_Kutipan Halaman_.
◇ ◇ ◇ ◇

Selasa, 06 September 2011

Wali Dalam Pernikahan

Sabda Nabi Saw : “Barangsiapa diantara perempuan yang nikah dengan tidak diizinkan oleh walinya, maka perkawinannya batal (riwayat empat orang ahli hadits kec Nasai)
Sabda nabi saw : “ Janganlah menikahkan perempuan akan perempuan yang lain, dan jangan pula menikahkan perempuan akan dirinya ssendiri.(Riwayat Ibnu Majah dan Daruquthni)
Susunan wali :
Yang dianggap sah untuk menjadi wali mempelai perempuan ialah menurut susunan yang di bawah ini, karena wali-wali itu memang telah diketahui oleh orang yang ada pada masa turun ayat : “janganlah kamu keberatan menikahkan mereka.”(Al Baqarah : 232). Begitu juga hadits Ummi Salamah yang telah berkata kepada Rasulullah : “Wali saya tidak ada seorangpun yang dekat.”

◇ ◇ ◇ ◇

_Daftar Catatan_.
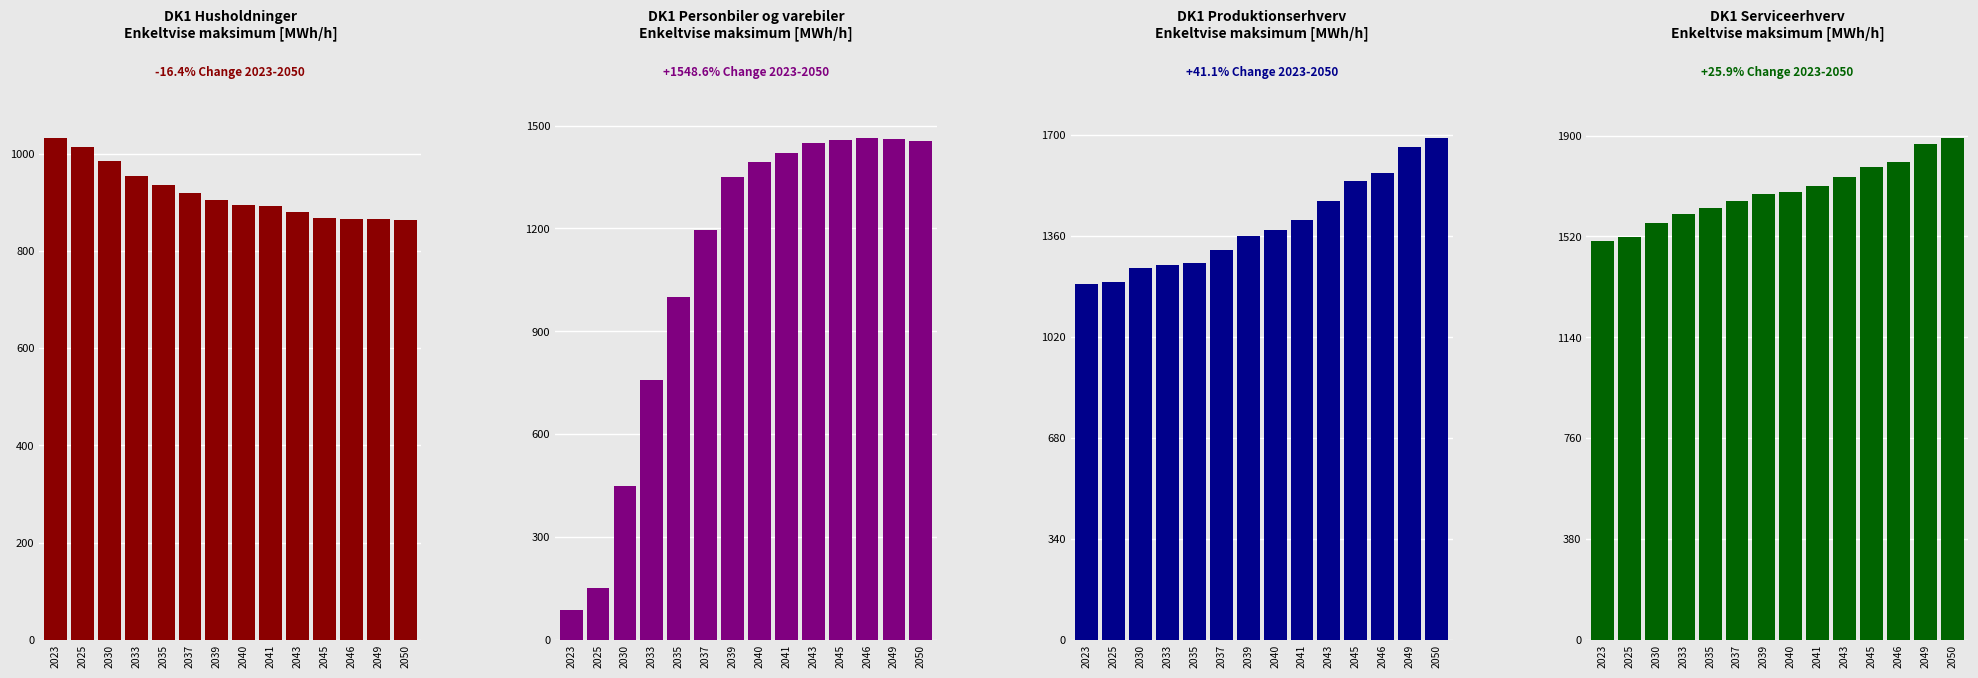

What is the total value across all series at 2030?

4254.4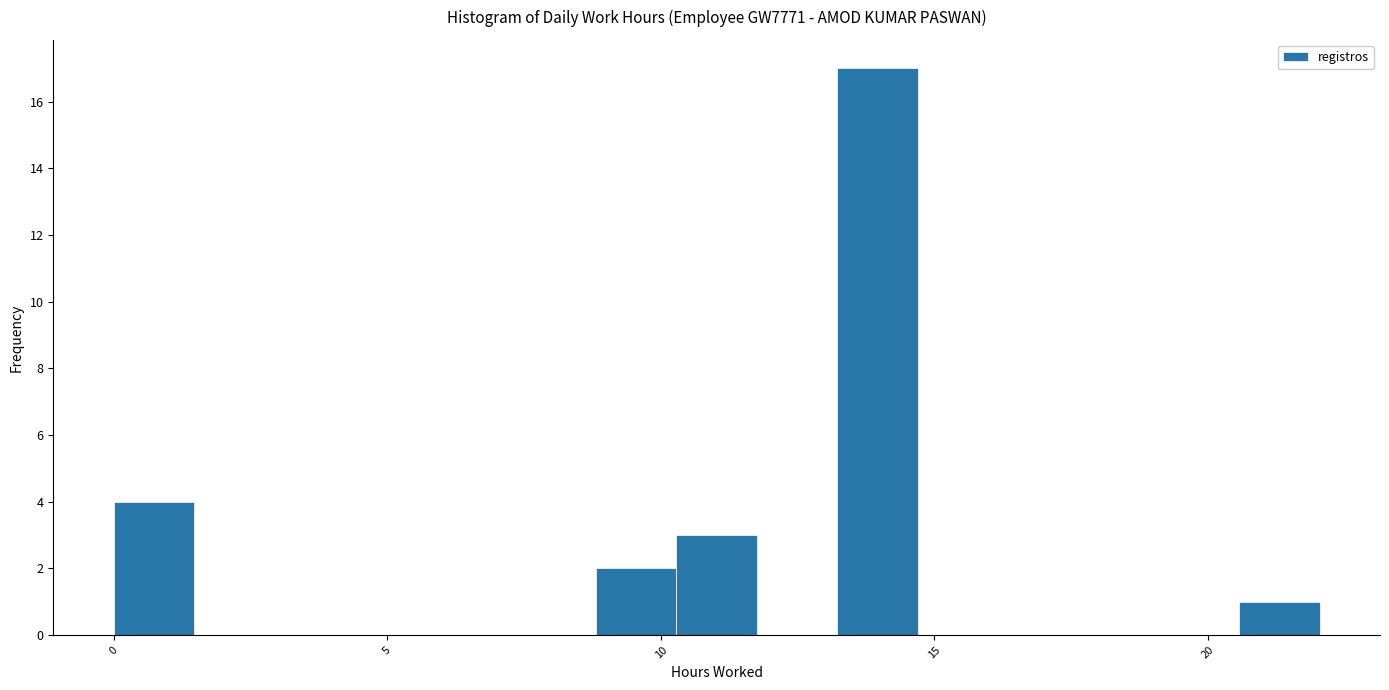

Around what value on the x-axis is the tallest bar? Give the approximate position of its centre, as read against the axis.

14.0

◇ ◇ ◇ ◇

_Tugas Anda_. Menurut teks tentang wali dalam pernikahan, apa yang terjadi pada perkawinan seorang perempuan yang menikah tanpa izin walinya?

_Jawaban Latihan_. Perkawinannya batal.